17-6-308. Authorized investments. (1) Except as provided in subsections (2) through (8) of this section and subject to the provisions of 17-6-201, the Montana permanent coal tax trust fund must be invested as authorized by rules adopted by the board.
(2) The board may make loans from the permanent coal tax trust fund to the capital reserve account created pursuant to 17-5-1515 to establish balances or restore deficiencies in the account. The board may agree in connection with the issuance of bonds or notes secured by the account or fund to make the loans. Loans must be on terms and conditions determined by the board and must be repaid from revenue realized from the exercise of the board's powers under 17-5-1501 through 17-5-1518 and 17-5-1521 through 17-5-1529, subject to the prior pledge of the revenue to the bonds and notes.
(3) The board shall manage the seed capital and research and development loan portfolios created by the former Montana board of science and technology development. The board shall establish an appropriate repayment schedule for all outstanding research and development loans made to the university system. The board is the successor in interest to all agreements, contracts, loans, notes, or other instruments entered into by the Montana board of science and technology development as part of the seed capital and research and development loan portfolios, except agreements, contracts, loans, notes, or other instruments funded with coal tax permanent trust funds. The board shall administer the agreements, contracts, loans, notes, or other instruments funded with coal tax permanent trust funds. As loans made by the former Montana board of science and technology development are repaid, the board shall deposit the proceeds or loans made from the coal severance tax trust fund in the coal severance tax permanent fund until all investments are paid back with 7% interest.
(4) The board shall allow the Montana facility finance authority to administer $15 million of the permanent coal tax trust fund for capital projects. Until the authority makes a loan pursuant to the provisions of Title 90, chapter 7, the funds under its administration must be invested by the board pursuant to the provisions of 17-6-201. As loans for capital projects made pursuant to this subsection are repaid, the principal and interest payments on the loans must be deposited in the coal severance tax permanent fund until all principal and interest have been repaid. The board and the authority shall calculate the amount of the interest charge. Individual loan amounts may not exceed 10% of the amount administered under this subsection.

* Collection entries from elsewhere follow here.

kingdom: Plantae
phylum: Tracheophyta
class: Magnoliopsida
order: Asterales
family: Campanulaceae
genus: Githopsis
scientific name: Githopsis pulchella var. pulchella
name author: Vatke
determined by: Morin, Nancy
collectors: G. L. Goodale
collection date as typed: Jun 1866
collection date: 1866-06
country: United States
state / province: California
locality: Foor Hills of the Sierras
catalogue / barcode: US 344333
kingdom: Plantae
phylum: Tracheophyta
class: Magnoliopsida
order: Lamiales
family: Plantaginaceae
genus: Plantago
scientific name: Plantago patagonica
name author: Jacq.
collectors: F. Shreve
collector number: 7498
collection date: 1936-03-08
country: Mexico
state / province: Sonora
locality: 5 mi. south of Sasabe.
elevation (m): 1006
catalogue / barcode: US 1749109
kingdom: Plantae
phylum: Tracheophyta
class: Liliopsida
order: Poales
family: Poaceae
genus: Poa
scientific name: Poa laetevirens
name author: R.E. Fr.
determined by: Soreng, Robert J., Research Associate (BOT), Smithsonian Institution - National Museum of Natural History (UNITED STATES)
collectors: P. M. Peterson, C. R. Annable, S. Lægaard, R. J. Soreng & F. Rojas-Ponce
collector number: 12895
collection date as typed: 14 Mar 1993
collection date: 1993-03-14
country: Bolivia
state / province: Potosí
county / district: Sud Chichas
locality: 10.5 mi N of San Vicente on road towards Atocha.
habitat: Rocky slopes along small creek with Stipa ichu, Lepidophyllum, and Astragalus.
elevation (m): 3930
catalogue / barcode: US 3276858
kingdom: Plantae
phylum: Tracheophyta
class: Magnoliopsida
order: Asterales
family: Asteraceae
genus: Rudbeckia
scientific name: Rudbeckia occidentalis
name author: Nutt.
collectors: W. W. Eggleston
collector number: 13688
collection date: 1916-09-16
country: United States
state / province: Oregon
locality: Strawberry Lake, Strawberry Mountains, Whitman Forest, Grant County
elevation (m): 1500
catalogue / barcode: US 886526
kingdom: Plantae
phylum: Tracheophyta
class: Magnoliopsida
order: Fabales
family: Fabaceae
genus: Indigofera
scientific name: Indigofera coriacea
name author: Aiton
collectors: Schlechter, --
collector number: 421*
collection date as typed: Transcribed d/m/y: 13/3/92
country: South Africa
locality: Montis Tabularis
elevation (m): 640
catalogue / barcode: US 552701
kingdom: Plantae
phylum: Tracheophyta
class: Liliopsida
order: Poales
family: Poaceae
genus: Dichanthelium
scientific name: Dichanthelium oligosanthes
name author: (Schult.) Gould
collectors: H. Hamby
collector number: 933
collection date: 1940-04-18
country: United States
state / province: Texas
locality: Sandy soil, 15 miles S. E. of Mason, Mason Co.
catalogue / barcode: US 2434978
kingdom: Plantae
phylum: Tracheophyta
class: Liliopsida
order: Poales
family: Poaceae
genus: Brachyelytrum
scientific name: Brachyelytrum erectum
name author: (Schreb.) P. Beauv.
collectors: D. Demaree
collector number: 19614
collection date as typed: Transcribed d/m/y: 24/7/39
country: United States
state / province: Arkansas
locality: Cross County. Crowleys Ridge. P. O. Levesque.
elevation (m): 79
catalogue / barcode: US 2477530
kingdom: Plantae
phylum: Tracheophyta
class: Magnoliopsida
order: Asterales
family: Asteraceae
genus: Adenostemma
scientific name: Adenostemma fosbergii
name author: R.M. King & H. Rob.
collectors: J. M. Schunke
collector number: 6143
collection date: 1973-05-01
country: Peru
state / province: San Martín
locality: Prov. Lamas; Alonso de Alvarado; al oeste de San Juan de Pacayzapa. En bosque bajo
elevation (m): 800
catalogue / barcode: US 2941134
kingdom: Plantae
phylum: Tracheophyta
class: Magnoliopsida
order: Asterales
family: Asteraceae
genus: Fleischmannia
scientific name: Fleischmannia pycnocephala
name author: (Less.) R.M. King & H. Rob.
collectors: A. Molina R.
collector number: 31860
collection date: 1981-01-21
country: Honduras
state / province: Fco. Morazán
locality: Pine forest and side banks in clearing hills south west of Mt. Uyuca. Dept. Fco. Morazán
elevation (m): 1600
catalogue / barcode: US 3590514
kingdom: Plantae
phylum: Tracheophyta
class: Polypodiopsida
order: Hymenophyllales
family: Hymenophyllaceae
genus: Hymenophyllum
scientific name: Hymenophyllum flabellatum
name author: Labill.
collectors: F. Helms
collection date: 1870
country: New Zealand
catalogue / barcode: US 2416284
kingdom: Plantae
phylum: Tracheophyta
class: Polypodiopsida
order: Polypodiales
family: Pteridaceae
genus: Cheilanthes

(5) The board shall allow the board of housing to administer $50 million of the permanent coal tax trust fund for the purposes of the Montana veterans' home loan mortgage program provided for in Title 90, chapter 6, part 6.
(6) The board shall allow the board of housing to administer $65 million of the permanent coal tax trust fund for the purpose of providing loans for the development and preservation of homes and apartments to assist low-income and moderate-income persons with meeting their basic housing needs pursuant to 90-6-137.
(7) (a) Subject to subsections (7)(b) and (7)(c), the board may make working capital loans from the permanent coal tax trust fund to an owner of a coal-fired generating unit.
(b) Loans may be provided in accordance with subsection (7)(a) to an owner to finance:
(i) the everyday operations and required maintenance of a coal-fired generating unit of which an owner has a shared interest;
(ii) the purchase of an additional interest in a coal-fired generating unit of which an owner has a shared interest;
(iii) the purchase of coal to use at a coal-fired generating unit or improvements necessary to utilize coal from a different source at a coal-fired generating unit. When considering loan requests made under this subsection (7)(b)(iii), the board shall give preference to requests that allow for utilization of coal resources located in Montana or allow for improvements to utilize coal resources located in Montana that are determined to be economically feasible.
(iv) the purchase of electric transmission lines and associated facilities of a design capacity of 500 kilovolts or more primarily used to transmit electricity generated by a coal-fired resource;
(v) costs related to decommissioning and remediation of a coal-fired generating unit or affected property to meet applicable legal obligations as defined in 75-8-103; or
(vi) any combination of subsections (7)(b)(i) through (7)(b)(v).
(c) The board may charge a working capital loan application fee of up to $500.
(8) The board may make loans from the permanent coal tax trust fund to a city, town, county, or consolidated city-county government impacted by the closure of a coal-fired generating unit to secure and maintain existing infrastructure.
(9) The board shall adopt rules to allow a nonprofit corporation to apply for economic assistance. The rules must recognize that different criteria may be needed for nonprofit corporations than for for-profit corporations.
(10) All repayments of proceeds pursuant to subsection (3) of investments made from the coal severance tax trust fund must be deposited in the coal severance tax permanent fund.